Paylaş
Parti içinde bir çekişme, bir itişip kakışma olmadığına göre bu “fitne” hassasiyetinin sebebi nedir? Sayın Erdoğan Çankaya’ya çıktıktan sonra yaşanabilecek sorunlardır: AK Parti’nin nasıl yönetileceği, başbakanın kim olacağı, cumhurbaşkanının yetkileri ve sistem tartışmaları gibi...
Siyasetin en tahrik edici konuları yetki, otorite, kudret çekişmeleridir. Tarihteki bütün siyasi kavgalar buradan çıkmıştır.
Siyasi güç ve sistem
Yaklaşan sistem tablosuna bakalım:
. Parlamenter sistemlerde devlet başkanının partisiz ve yetkilerinin sınırlı olması, sistemin olmazsa olmaz şartıdır. Erdoğan ise bu yetkileri yeterli bulmuyor, başkanlık, yarı başkanlık veya “partili cumhurbaşkanı” gibi modeller öneriyor. Şu sözlerinin anlamı açık:
“İnşallah farklı görevler, farklı unvanlar adı altında yine bir olacağız, beraber olacağız, yine partimizin ve milletimizin hizmetinde bulunacağız.”

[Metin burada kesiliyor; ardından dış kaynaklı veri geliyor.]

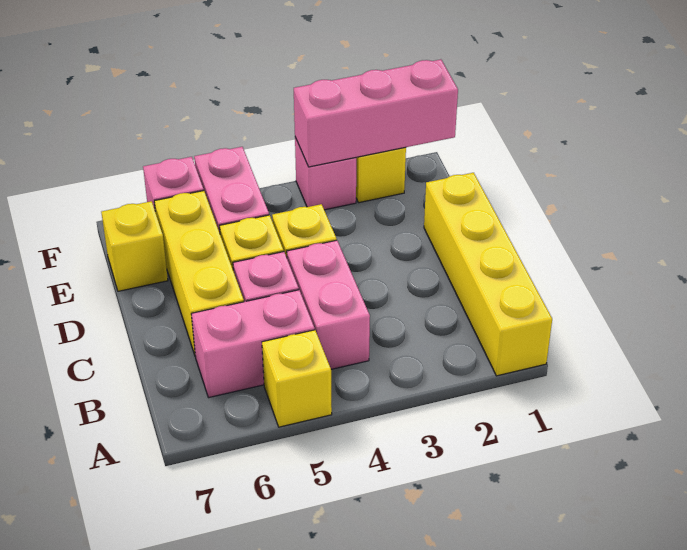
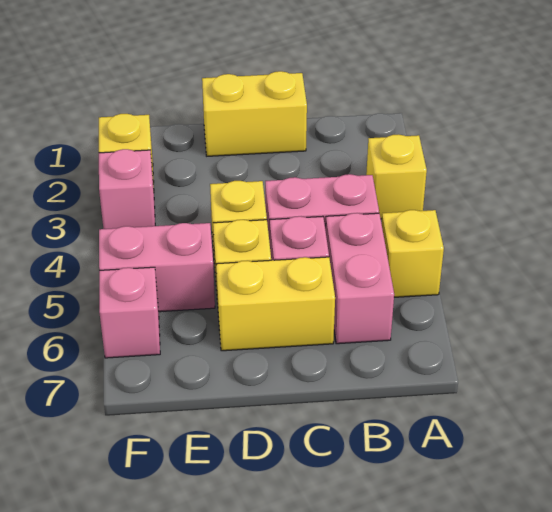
yellow brick A1:D1 level 1 -> yellow brick C1:D1 level 1
yellow brick C6:E6 level 1 -> yellow brick C6:D6 level 1
yellow brick E7 level 1 -> yellow brick A3 level 1
pink brick F1:F3 level 2 -> none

. Bugünkü anayasada ise bu mümkün değil. Fakat 2014 yılında cumhurbaşkanı yüzde 50’den fazla oyla seçilecektir. Buna bir de Erdoğan’ın partisi üzerindeki karizmasını eklersek, “sınırlı anayasal yetki, yüksek siyasi güç” çelişkisi ortaya çıkacak gözüküyor. Dahası...
AKP ve hükümet
Böylesine güçlü bir cumhurbaşkanı karşısında, 2015 seçimlerinde sandıktan çıkacak AK Partili başbakan ya güçlü ya da düşük profilli biri olacaktır.
Erdoğan Kurultay’da, partisinde “bu davayı omuzlayacak çok sayıda insan” olduğunu söyledi. Yeni başbakan “çok sayıda insandan biri” olursa siyaseten sorumlu, fiilen yetkisiz tuhaf bir hükümet yapısı ortaya çıkar. Yeni başbakan güçlü biri olursa o zaman da devlet-hükümet sürtüşmesi!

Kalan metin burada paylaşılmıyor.